Een lidstaat mag het Agentschap verzoeken om de certificerings-, toezichts- en handhavingstaken als bedoeld in artikel 62, lid 2, uit te oefenen met betrekking tot een of alle natuurlijke en rechtspersonen, luchtvaartuigen, veiligheidsgerelateerde apparatuur van luchtvaartterreinen, ATM/ANS-systemen of -onderdelen, vluchtnabootsingsinstrumenten en luchtvaartterreinen waarvoor de betrokken lidstaat verantwoordelijk is krachtens deze verordening en de op grond daarvan vastgestelde gedelegeerde handelingen en uitvoeringshandelingen.
Wanneer het Agentschap een dergelijk verzoek inwilligt wordt het de bevoegde autoriteit die verantwoordelijk is voor de taken waarop dat verzoek betrekking heeft en wordt de verzoekende lidstaat ontheven van de verantwoordelijkheid voor die taken.

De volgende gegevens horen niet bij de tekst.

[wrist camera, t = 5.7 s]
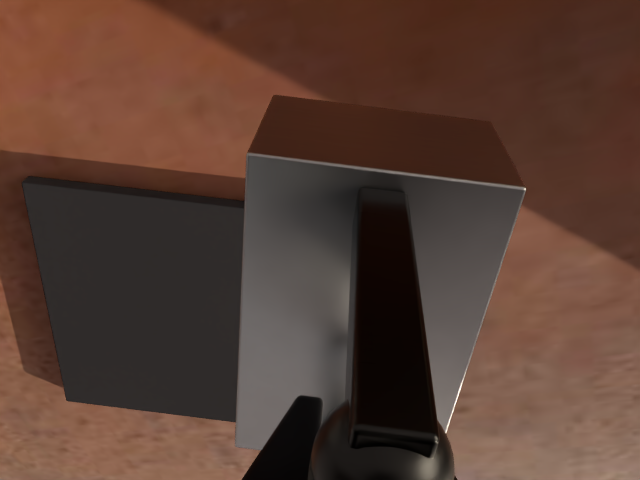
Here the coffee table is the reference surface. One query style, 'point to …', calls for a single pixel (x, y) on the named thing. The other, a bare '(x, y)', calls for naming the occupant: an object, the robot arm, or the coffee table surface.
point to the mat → (141, 294)
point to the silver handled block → (368, 278)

Wat betreft de uitoefening door het Agentschap van die verantwoordelijkheid voor die taken zijn de hoofdstukken IV en V van toepassing.
2.
Een lidstaat mag een andere lidstaat verzoeken om de certificerings-, toezichts- en handhavingstaken als bedoeld in artikel 62, lid 2, uit te oefenen met betrekking tot een of alle natuurlijke en rechtspersonen, luchtvaartuigen, veiligheidsgerelateerde apparatuur van luchtvaartterreinen, ATM/ANS-systemen en ATM/ANS-onderdelen, vluchtnabootsingsinstrumenten en luchtvaartterreinen waarvoor de betrokken lidstaat verantwoordelijk is krachtens deze verordening en krachtens de op grond daarvan vastgestelde gedelegeerde handelingen en uitvoeringshandelingen.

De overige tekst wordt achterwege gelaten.